The wing nuts on the ink fountain are to control the amount of ink. If you had a large solid on one side of the form, you could feed more ink from the fountain on that side. The fountain was beneficial in the commercial shop that had longer runs, or was printing one color of ink all or most of the day. For the hobby printer it is often an unnecessary nuisance. It takes far more time to clean the fountain well than to hand ink the press and hand replenish. Take the fountain off.
Ink disk with a patina is just fine. The press bed and platen should be cleaned to bare metal and will benefit from a coat of wax well buffed down.
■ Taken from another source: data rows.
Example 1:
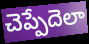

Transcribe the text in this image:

చెప్పేదెలా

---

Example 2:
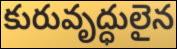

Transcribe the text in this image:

కురువృద్ధులైన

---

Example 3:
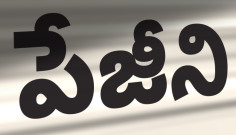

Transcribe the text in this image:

పేజీని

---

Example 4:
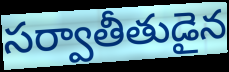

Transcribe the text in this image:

సర్వాతీతుడైన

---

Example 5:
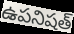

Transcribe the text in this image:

ఉపనిషత్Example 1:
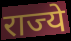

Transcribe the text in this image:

राज्ये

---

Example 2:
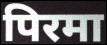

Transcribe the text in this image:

पिरमा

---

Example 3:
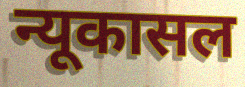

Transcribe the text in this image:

न्यूकासल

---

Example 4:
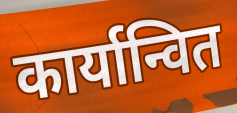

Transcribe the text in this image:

कार्यान्वित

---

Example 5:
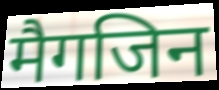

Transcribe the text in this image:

मैगजिन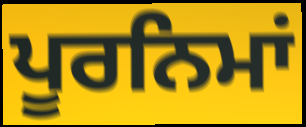
ਪੂਰਨਿਮਾਂ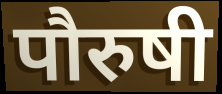
पौरुषीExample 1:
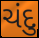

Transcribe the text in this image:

ચંદુ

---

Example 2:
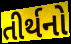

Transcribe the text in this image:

તીર્થનો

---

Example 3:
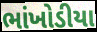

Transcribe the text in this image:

ભાંખોડીયા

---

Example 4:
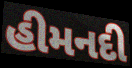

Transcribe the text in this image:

હીમનદી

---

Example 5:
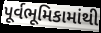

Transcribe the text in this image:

પૂર્વભૂમિકામાંથી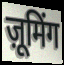
ज़ूमिंगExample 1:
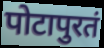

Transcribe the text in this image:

पोटापुरतं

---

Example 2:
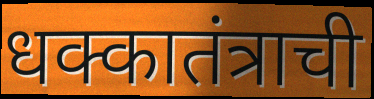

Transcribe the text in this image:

धक्कातंत्राची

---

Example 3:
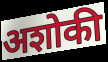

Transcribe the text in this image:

अशोकी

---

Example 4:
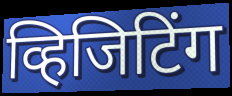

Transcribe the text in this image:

व्हिजिटिंग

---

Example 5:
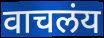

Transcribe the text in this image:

वाचलंयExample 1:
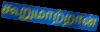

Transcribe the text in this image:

கூறுமாற்றான்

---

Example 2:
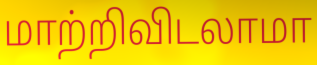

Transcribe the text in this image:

மாற்றிவிடலாமா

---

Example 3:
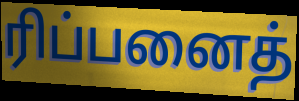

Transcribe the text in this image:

ரிப்பனைத்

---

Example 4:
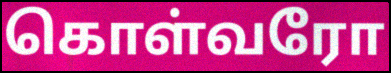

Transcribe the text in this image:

கொள்வரோ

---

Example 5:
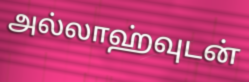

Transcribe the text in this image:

அல்லாஹ்வுடன்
Auto wax if you have it. Treat the bails the same. Old style round arms look good as shined steel bare metal. Wax or a coat of clear lacquer. The surface of the flywheel looks good bare and similarly coated. Bare and not coated if you use a brake.
if you listen to Inky and get ink on your shirt you will be in trouble with the wife, thanks Inky.
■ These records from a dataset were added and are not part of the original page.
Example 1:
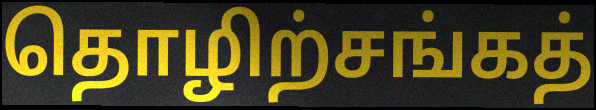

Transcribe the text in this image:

தொழிற்சங்கத்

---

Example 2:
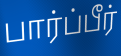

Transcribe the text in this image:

பார்ப்பீர்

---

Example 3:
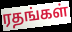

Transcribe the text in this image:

ரதங்கள்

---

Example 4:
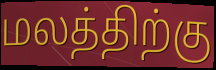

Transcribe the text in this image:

மலத்திற்கு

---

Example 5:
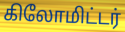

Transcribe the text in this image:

கிலோமிட்டர்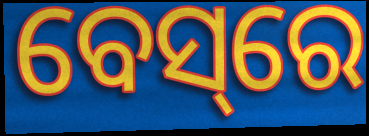
ବେସ୍‌ରେ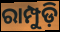
ରାମ୍ପୁଡ଼ି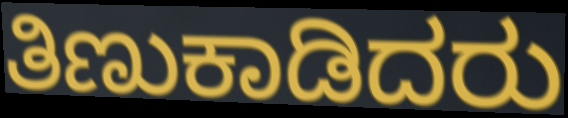
ತಿಣುಕಾಡಿದರು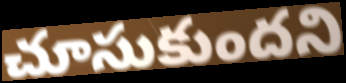
చూసుకుందనిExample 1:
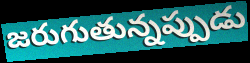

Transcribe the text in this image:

జరుగుతున్నప్పుడు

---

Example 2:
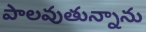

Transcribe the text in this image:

పాలవుతున్నాను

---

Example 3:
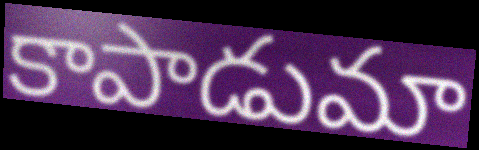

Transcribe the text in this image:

కాపాడుమా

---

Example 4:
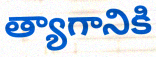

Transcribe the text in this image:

త్యాగానికి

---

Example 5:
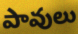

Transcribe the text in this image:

పావులు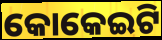
କୋକେଇଟିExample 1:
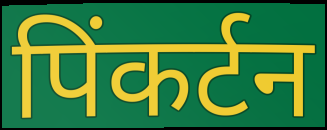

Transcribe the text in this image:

पिंकर्टन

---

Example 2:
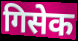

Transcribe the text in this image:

गिसेक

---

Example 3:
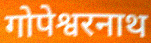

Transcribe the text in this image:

गोपेश्वरनाथ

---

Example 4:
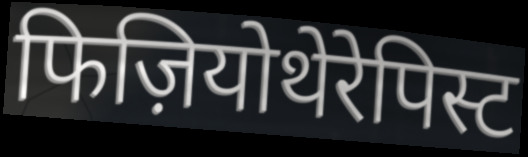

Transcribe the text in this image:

फिज़ियोथेरेपिस्ट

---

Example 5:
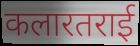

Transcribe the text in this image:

कलारतराई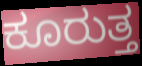
ಕೂರುತ್ತ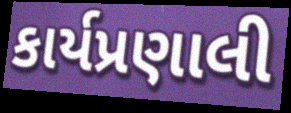
કાર્યપ્રણાલી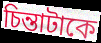
চিন্তাটাকে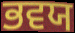
ਭਵਯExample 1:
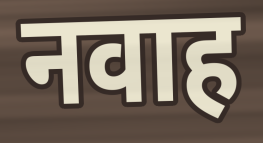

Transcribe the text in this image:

नवाह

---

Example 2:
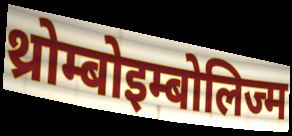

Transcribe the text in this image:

थ्रोम्बोइम्बोलिज्म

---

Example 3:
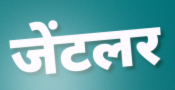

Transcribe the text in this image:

जेंटलर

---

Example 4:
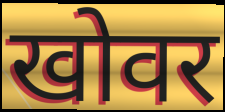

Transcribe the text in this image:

खोवर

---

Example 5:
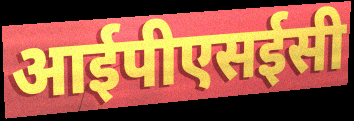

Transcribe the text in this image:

आईपीएसईसी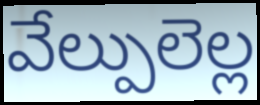
వేల్పులెల్ల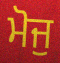
ਮੋਜੁ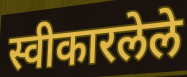
स्वीकारलेलेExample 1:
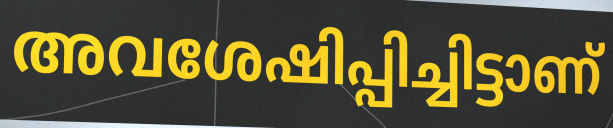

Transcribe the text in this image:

അവശേഷിപ്പിച്ചിട്ടാണ്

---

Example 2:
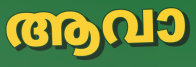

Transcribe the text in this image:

ആവാ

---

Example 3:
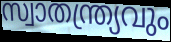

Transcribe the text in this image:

സ്വാതന്ത്ര്യവും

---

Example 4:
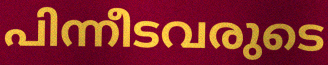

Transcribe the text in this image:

പിന്നീടവരുടെ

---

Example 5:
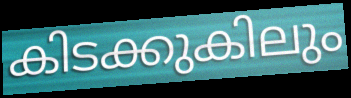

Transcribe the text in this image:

കിടക്കുകിലും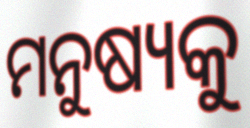
ମନୁଷ୍ୟକୁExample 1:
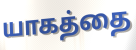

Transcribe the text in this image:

யாகத்தை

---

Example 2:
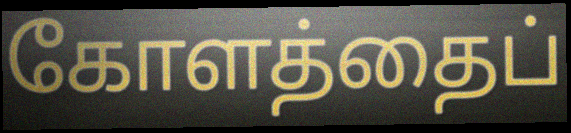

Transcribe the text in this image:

கோளத்தைப்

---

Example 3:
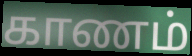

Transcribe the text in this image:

காணம்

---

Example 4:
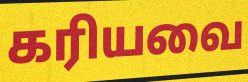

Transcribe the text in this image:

கரியவை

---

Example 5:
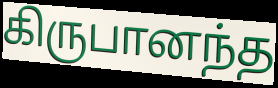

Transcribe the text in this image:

கிருபானந்தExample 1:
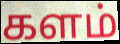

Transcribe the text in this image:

களம்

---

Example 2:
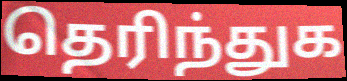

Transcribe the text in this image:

தெரிந்துக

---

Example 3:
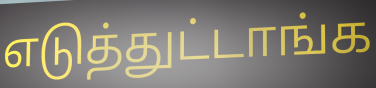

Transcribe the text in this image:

எடுத்துட்டாங்க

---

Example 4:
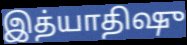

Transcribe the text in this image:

இத்யாதிஷு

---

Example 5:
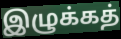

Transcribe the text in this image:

இழுக்கத்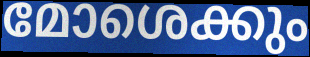
മോശെക്കും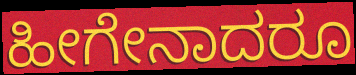
ಹೀಗೇನಾದರೂ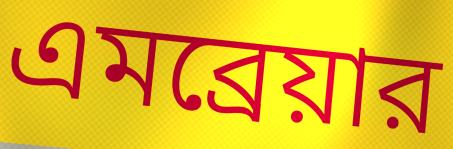
এমব্রেয়ার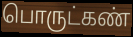
பொருட்கண்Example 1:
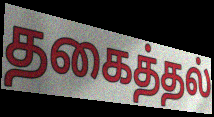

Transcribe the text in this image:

தகைத்தல்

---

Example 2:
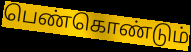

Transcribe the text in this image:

பெண்கொண்டும்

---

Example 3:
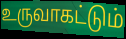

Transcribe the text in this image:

உருவாகட்டும்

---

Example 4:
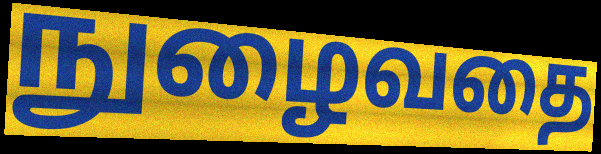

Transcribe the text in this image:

நுழைவதை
How about “Get ink on your apron”? Every printer should wear a printer’s apron well initiated with ink and equipped with a pica pole. Nice ones are available from Briar Press. Keeps the shirt clean too.
Dick and Bob
You may starch and iron your shirts. You can accomplish the same thing by letting your shirt get stiff with ink. You probably don’t wash your apron more than once a month. You can do the same with the shirt.
Wash an apron - who has ever heard of such a thing!
Had a couple of bad experiences with aprons so i hardly ever wear them. When i worked at the newspaper someone threw a match that went into my pocket full of proofs, quite a fire, i went to pull the string and pulled the wrong one so i had a knot, one guy grabbed a huge fire extinguisher another a pair of sizzors, had to run around for a few seconds to avoid that guy with the extinguisher, cut it off along with my shirt but i had held it away from me a little so i wasn’t burned.
1. I’ve read the “get ink on your shirt” line often on here and I plan to do just that as soon as a few of the above mentioned items arrive, namely the type. Since I don’t want to catch fire, I’ll forgo the apron, at least one with pockets.
2. I spent the good part of the weekend cleaning up the press and oiling it. It runs very smoothly. I wasn’t concerned about oil on the floor.
Overall it seems to be in very good shape. The printed piece is only part of the beauty. The machinery itself has it’s own beauty and I’ll like it to look it’s best. As soon as the ink rollers, type and treadle arrive, I’ll ink up the shirt.
Tim, swing by and set some type on my ludlow if it will help to get you printing faster.